What seems to be out of alignment is that the whole pandemic-as-wrath hasn’t been more prevalent since it began. Rudnick noted such rhetoric has come nowhere near the levels it did following 9-11, when Jerry Falwell and other white evangelical leaders claimed the terror attacks resulted from the nation’s tolerance for homosexuality and abortion.
Rudnick has a theory about why that may be: conservative Christians are preoccupied with politics. “If you would take Donald Trump and the Supreme Court out of it, there would be a lot of God talk around the pandemic. The God-talk bandwidth is getting consumed by the election cycle.”
But conservative evangelicals aren’t the only ones perceiving some kind of meaning from COVID-19. According to Pew, 37% of American adults see lessons in the pandemic without attributing them to a higher power.
Altogether, 86% say there is “some kind of lesson or set of lessons for humankind from the pandemic,” the survey found. Only 13% said “there is no lesson to be learned” from the coronavirus outbreak, which has killed about 228,000 in the United States and 1.17 million worldwide.
The findings illuminate the profound effect the pandemic has had on Americans.
The findings illuminate the profound effect the pandemic has had on Americans, Rudnick said. “It speaks to the fact that the pandemic has helped us rethink what’s really important.”
Pew said more than 3,700 of its survey respondents provided written answers to explain their beliefs about the lessons inherent in the coronavirus outbreak. They covered topics ranging from the practical (the need to wear masks), the personal (the importance of spending time with family), society (adopting universal health care), racial disparities, protecting the environment and ending political division.
A 46-year-old man told Pew the pandemic has disclosed media and political corruption. “Humankind absolutely cannot trust their government officials to do the right thing. This virus is perpetrated by the left-wing media and the Democrat Party to remove Trump from office.”
A woman in her 60s said Donald Trump’s handling of the pandemic has exposed the dangerous incompetence of the administration. “Trump is going to kill us if we don’t vote him out of office.”
Some expressed concern about underpaid essential workers whose jobs the government considers too important to send home to avoid exposure. “Capitalism has caused us to develop an unsustainable and inhumane system. We should take this opportunity to restructure our society so that people can spend more time with family and so that there are appropriate safety nets in place to protect people when disaster strikes,” one respondent said.
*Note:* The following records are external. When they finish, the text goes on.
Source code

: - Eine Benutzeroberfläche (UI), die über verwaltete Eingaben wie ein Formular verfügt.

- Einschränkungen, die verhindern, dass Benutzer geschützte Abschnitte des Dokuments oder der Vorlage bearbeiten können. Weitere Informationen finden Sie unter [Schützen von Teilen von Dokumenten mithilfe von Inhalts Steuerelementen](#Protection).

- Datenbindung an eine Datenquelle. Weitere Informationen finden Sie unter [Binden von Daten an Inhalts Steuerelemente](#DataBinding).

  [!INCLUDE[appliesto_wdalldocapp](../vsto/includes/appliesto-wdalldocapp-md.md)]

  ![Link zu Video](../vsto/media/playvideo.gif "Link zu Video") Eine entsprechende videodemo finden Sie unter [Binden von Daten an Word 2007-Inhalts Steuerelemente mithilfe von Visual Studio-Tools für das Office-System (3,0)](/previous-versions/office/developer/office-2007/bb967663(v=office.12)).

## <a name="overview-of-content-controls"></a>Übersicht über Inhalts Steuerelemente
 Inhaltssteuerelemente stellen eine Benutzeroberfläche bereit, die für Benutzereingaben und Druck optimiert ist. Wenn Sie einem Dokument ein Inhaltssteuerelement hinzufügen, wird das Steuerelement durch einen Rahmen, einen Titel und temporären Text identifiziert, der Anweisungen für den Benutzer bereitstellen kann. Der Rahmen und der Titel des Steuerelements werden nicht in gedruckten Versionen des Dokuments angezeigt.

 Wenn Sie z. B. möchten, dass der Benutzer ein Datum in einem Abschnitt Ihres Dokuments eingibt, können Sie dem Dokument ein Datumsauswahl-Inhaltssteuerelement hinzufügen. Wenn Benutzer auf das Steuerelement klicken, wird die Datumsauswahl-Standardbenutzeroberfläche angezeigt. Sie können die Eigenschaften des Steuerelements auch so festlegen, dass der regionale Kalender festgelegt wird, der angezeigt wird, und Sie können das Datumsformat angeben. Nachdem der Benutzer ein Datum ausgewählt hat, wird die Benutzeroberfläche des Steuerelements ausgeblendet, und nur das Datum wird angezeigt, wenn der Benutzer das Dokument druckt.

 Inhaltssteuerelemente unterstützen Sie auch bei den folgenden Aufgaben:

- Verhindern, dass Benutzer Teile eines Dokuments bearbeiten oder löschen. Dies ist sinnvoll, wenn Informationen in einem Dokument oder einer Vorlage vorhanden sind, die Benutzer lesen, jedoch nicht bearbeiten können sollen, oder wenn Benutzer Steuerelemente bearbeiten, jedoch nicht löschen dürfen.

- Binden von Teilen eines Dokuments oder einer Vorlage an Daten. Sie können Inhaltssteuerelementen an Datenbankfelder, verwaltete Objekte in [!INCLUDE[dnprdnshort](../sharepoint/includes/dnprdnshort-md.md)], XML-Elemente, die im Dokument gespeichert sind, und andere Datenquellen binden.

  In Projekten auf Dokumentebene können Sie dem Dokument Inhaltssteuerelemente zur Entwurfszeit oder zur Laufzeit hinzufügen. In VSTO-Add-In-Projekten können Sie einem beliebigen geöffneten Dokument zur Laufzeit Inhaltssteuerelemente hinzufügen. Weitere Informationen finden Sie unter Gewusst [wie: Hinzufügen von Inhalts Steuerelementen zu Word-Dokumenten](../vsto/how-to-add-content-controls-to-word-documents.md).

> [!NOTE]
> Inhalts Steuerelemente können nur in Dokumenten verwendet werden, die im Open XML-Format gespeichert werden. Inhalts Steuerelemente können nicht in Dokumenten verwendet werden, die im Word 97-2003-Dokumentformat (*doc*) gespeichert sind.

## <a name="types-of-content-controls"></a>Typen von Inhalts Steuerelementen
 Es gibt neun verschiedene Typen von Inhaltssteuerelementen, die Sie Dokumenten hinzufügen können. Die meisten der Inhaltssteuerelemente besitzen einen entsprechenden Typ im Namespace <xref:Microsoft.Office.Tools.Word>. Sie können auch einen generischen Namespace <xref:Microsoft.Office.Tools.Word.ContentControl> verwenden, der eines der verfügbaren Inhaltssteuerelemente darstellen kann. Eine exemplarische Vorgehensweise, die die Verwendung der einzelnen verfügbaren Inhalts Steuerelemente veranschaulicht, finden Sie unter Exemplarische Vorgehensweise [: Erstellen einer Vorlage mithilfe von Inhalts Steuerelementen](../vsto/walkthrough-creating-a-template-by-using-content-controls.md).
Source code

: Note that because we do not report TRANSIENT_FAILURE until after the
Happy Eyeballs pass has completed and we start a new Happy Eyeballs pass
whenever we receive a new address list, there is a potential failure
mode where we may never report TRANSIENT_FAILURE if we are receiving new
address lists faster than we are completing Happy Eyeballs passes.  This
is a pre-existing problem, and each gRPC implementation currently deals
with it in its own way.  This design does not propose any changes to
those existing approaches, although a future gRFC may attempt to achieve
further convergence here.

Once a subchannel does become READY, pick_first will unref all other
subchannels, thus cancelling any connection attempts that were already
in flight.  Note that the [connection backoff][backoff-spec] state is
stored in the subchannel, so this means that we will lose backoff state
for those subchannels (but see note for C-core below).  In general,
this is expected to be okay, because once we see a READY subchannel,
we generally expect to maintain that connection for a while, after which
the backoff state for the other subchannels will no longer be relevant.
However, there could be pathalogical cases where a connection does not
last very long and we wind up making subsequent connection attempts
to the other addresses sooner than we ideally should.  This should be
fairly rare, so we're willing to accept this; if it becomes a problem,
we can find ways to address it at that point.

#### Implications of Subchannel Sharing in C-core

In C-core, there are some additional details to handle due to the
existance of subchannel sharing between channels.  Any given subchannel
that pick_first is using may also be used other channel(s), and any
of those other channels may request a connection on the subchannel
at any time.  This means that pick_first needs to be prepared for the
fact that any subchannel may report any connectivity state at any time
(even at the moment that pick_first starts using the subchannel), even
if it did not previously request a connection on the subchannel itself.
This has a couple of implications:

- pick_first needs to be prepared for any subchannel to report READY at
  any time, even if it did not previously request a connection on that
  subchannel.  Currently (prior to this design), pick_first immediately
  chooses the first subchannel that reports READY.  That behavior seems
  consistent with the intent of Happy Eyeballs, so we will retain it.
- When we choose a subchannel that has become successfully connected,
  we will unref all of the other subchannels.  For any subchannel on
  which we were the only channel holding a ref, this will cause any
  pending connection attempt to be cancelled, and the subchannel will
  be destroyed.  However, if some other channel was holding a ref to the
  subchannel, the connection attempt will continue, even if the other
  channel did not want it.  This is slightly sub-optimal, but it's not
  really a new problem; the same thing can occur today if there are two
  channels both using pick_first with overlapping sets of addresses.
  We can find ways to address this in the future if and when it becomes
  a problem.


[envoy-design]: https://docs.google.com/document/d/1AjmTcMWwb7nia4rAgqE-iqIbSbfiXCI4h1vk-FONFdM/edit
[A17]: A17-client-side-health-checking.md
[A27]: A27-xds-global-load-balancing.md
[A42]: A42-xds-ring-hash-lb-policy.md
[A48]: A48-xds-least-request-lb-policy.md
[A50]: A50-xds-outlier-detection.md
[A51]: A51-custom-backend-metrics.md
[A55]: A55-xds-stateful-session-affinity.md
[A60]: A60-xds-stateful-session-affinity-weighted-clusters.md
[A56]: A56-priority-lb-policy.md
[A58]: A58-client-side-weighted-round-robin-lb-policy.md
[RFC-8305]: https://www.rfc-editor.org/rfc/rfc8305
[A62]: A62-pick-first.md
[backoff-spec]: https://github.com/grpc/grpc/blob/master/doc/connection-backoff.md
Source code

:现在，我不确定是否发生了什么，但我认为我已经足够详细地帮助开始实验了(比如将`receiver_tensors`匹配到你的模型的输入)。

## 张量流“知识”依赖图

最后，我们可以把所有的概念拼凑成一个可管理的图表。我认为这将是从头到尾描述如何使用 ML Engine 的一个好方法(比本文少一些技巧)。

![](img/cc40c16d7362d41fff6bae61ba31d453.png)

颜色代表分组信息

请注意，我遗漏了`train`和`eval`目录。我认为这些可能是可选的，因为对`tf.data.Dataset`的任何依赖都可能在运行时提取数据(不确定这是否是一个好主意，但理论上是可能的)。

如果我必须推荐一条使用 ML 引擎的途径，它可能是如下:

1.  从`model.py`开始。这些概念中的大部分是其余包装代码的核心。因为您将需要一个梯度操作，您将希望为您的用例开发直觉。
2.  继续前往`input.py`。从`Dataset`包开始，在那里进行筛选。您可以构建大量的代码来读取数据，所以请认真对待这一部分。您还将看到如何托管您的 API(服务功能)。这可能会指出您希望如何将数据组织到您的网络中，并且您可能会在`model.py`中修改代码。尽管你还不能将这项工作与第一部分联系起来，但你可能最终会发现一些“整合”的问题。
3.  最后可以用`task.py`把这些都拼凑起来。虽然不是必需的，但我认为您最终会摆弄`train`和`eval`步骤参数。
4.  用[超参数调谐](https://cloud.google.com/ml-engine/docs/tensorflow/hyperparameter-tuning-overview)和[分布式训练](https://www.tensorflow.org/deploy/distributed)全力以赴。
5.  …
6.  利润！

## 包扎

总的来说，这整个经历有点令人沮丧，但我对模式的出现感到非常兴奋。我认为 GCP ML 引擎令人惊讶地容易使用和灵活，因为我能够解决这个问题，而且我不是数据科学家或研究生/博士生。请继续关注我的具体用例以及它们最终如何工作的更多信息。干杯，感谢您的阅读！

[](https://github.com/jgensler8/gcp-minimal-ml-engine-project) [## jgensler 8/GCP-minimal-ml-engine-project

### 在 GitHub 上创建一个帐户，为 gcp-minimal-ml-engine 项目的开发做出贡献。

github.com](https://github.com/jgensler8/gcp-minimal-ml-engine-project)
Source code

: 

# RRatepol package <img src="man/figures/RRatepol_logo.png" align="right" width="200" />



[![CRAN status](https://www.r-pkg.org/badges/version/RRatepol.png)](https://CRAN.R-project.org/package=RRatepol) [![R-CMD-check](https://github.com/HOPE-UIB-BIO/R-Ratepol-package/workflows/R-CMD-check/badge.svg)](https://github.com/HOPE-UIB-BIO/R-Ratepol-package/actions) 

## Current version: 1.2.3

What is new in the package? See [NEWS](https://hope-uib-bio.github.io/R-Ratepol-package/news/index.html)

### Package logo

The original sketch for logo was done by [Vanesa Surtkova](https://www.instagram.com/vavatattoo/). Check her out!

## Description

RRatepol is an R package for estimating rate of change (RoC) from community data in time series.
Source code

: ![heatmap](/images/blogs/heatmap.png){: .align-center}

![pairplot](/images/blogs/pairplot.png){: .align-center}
“And for others, the pandemic is an expression of the wrath of God.”
And for others, the pandemic is an expression of the wrath of God.
“It is biblical prophecy playing out,” a 55-year-old woman told Pew. “This pandemic as well as other world events are a wakeup call and confirmation that the rapture is at hand as prophesied in the Book of Revelation.”
A 58-year-old man said COVID-19 is a wake-up call about sinful lifestyles. “God is telling us that we need to change our ways or he will send a virus that will make us be alone so that we have time to think about how we live our lives. God did not create mankind to live as we do. And he is not going to let this virus end until he knows that we have learned our lesson.”
Other believers saw a different lesson, such as this: “Use this time to know God better. Receive as a gift this time of less activity and immerse yourself in quiet contemplation for personal spiritual growth. Develop gratitude in the midst of the current situation. Pray for the sick and unemployed.”
Rudnick said that he, too, sees lessons in the pandemic, including a calling to take a Good Samaritan approach to treating essential workers with fairness and compassion. “The lesson is that we as a culture are devaluing the life of the stranger, the sojourner. These people who are working under very difficult conditions may be economically disabled on the side of the economic road.”